WHAT YOU HAVE TO DO: An exact copy of every entry is required, minus the pictures.

SUPPLIED ENTRIES:

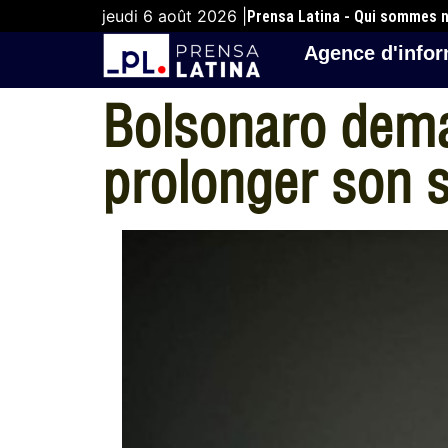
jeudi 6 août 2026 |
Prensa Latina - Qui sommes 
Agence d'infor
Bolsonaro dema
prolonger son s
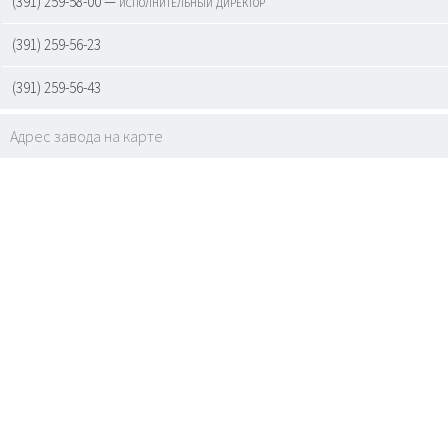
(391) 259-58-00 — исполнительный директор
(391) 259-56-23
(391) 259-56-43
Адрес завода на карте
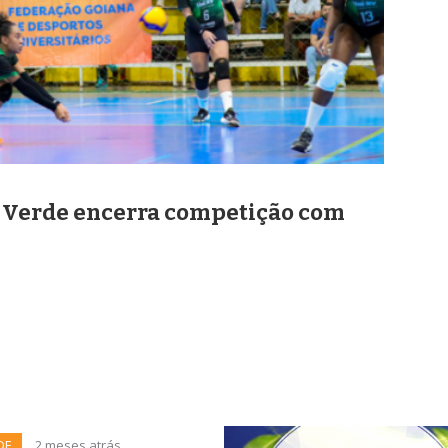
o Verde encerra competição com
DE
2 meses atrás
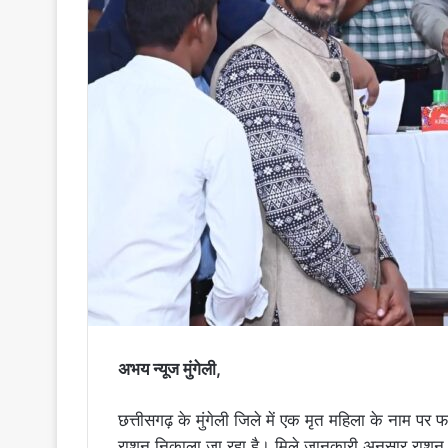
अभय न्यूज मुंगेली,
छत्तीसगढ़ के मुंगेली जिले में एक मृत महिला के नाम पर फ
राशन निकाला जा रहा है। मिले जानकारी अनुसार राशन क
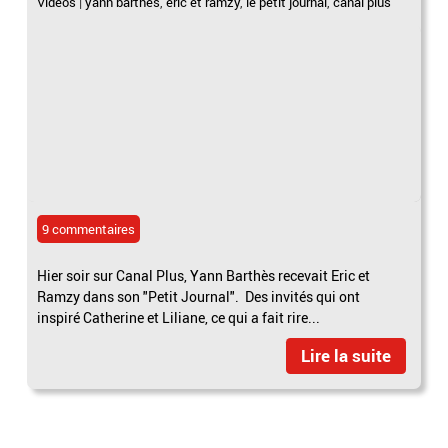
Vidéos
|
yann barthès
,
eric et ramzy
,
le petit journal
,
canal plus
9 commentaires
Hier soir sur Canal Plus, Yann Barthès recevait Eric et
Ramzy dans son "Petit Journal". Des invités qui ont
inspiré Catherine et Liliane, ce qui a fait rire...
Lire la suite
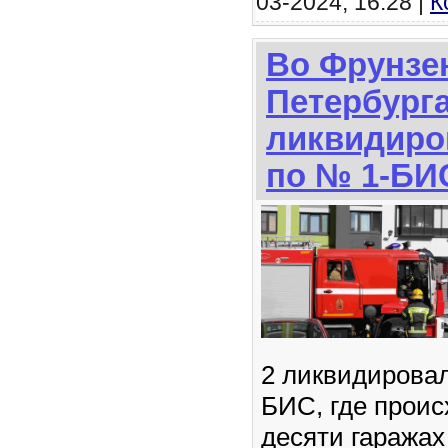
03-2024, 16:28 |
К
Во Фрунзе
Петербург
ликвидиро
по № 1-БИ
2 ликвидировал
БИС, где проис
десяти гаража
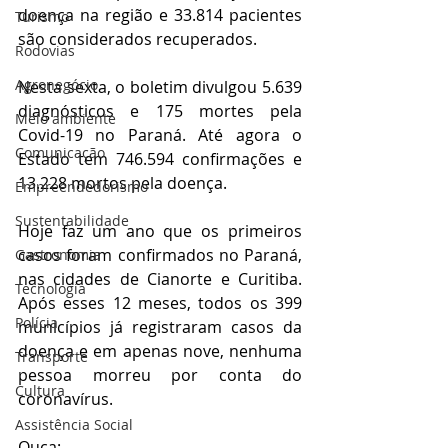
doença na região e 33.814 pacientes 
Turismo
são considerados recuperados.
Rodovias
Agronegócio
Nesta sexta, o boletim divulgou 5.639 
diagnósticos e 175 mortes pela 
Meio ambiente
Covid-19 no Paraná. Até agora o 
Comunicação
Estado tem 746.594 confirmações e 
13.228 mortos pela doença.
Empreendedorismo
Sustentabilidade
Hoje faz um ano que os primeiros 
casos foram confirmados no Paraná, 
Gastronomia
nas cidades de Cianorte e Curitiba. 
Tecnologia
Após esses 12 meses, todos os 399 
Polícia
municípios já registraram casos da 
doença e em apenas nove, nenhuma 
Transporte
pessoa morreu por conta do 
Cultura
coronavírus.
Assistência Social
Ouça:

EXERCISE ANSWER:
jeudi 6 août 2026 |
Prensa Latina - Qui sommes 
Agence d'infor
Bolsonaro dema
prolonger son s
(391) 259-58-00 — исполнительный директор
(391) 259-56-23
(391) 259-56-43
Адрес завода на карте
o Verde encerra competição com
DE
2 meses atrás
अभय न्यूज मुंगेली,
छत्तीसगढ़ के मुंगेली जिले में एक मृत महिला के नाम पर फ
राशन निकाला जा रहा है। मिले जानकारी अनुसार राशन क
Vidéos
|
yann barthès
,
eric et ramzy
,
le petit journal
,
canal plus
9 commentaires
Hier soir sur Canal Plus, Yann Barthès recevait Eric et
Ramzy dans son "Petit Journal". Des invités qui ont
inspiré Catherine et Liliane, ce qui a fait rire...
Lire la suite
03-2024, 16:28 |
К
Во Фрунзе
Петербург
ликвидиро
по № 1-БИ
2 ликвидировал
БИС, где проис
десяти гаража
doença na região e 33.814 pacientes 
Turismo
são considerados recuperados.
Rodovias
Agronegócio
Nesta sexta, o boletim divulgou 5.639 
diagnósticos e 175 mortes pela 
Meio ambiente
Covid-19 no Paraná. Até agora o 
Comunicação
Estado tem 746.594 confirmações e 
13.228 mortos pela doença.
Empreendedorismo
Sustentabilidade
Hoje faz um ano que os primeiros 
casos foram confirmados no Paraná, 
Gastronomia
nas cidades de Cianorte e Curitiba. 
Tecnologia
Após esses 12 meses, todos os 399 
Polícia
municípios já registraram casos da 
doença e em apenas nove, nenhuma 
Transporte
pessoa morreu por conta do 
Cultura
coronavírus.
Assistência Social
Ouça:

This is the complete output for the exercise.